When you say to somebody 'Would you please not do X or do Y' and that person says 'Well you do A or don't do B'. It's turning it back on you and deflecting from the implied criticism of their behaviour. I call it bloody childish, but there is a term for it in the psychology of relationships lexicon. Merry Christmas to all.

ChaChaChaCh4nges Sun 25-Dec-16 09:37:03

I'd just call it deflection. I'd deal with it by saying something like "We'll talk about A/B next, but right now the conversation is about X/Y".

reader77 Sun 25-Dec-16 09:40:15

Blame shifting?

Tit for tat 😖

OnceMoreIntoTheBleach Sun 25-Dec-16 12:35:06

I call it a competition I didn't enter. It's a roadblock to communication about an issue that you raise.

But yes to deflection and blame shifting.

ChuckSnowballs Sun 25-Dec-16 12:41:18

It is a diversionary tactic to get you on the defence.

Ellisandra Sun 25-Dec-16 12:54:41

Ah, that.
I call it being a cunt.
Although deflection is probably a more technical term.

Every raised issue with my XH, from three day old skid marks to fucking prostitutes?

Well, I did occasionally leave my towel on the bathroom floor.

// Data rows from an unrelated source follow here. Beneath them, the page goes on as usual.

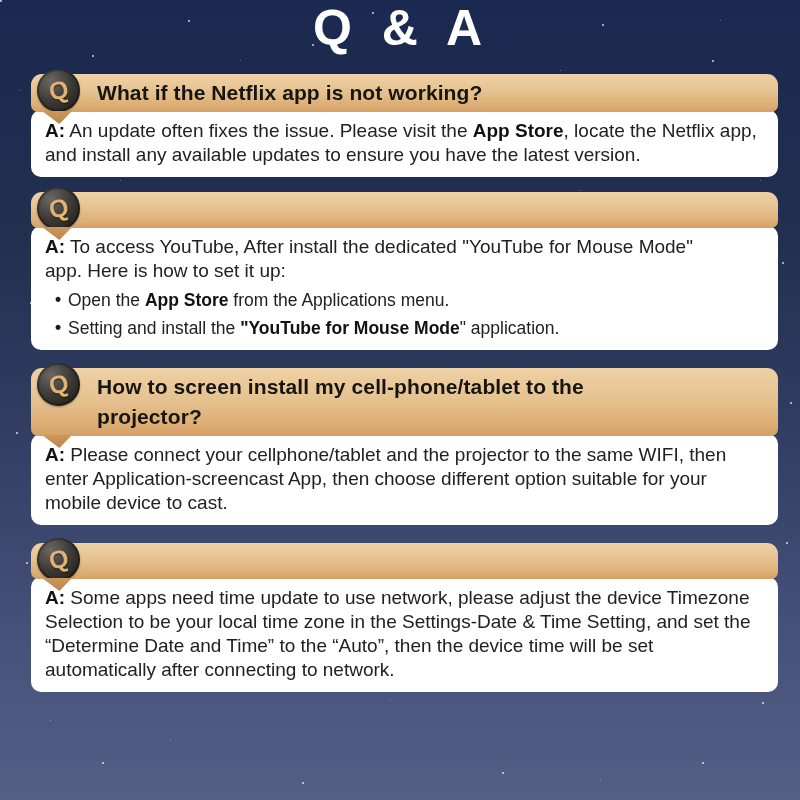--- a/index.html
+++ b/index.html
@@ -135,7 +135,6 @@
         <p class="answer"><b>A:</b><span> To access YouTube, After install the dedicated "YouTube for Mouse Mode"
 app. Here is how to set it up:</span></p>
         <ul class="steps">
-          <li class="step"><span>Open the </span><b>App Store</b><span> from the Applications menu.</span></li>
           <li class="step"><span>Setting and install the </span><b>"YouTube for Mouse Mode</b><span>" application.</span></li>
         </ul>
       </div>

Fair point, well made. grin

I think ChaChaCha's response is good.

wideboy26 Sun 25-Dec-16 13:46:23

Where I experience it, it comes across as an excessive form of defence. Christ, I haven't got an answer for what you're asking me not to do - I know, I'll raise the stakes by counter-accusing you of something worse.

After 40 years I don't even bother to point things out now, I just do it myself and seethe quietly. However, yesterday morning the accused walked in while I was putting matters right so I said 'When you do X, do you think you could also do Y?' I did weigh up the consequences of speaking out rather than keeping quiet and did I regret it! So it's WW3 for a day or two (with a houseful of guests) and we'll sort it out in a few days' time no doubt. The counter -arguments beggar belief, but that's detail.

Waitingforsleep Sun 25-Dec-16 16:21:10

Gaslighting?
I have pulled dh on this behaviour he is a good bloke but for some reason can't take any criticism. I think it could be as his mum is a perfectionist so may be from that? It's destructive though

Patsy99 Sun 25-Dec-16 18:57:34

Isn't it derailing? Derailing the topic being discussed to something not actually relevant.

I Like chachacha's tactic.

Chickenagain Sun 25-Dec-16 19:46:45

I think you are describing 'projecting'.

wideboy26 Mon 26-Dec-16 00:07:10

If I could identify the conventional term for it, I could probably read up on how to deal with it. Hence my question in the title to this thread.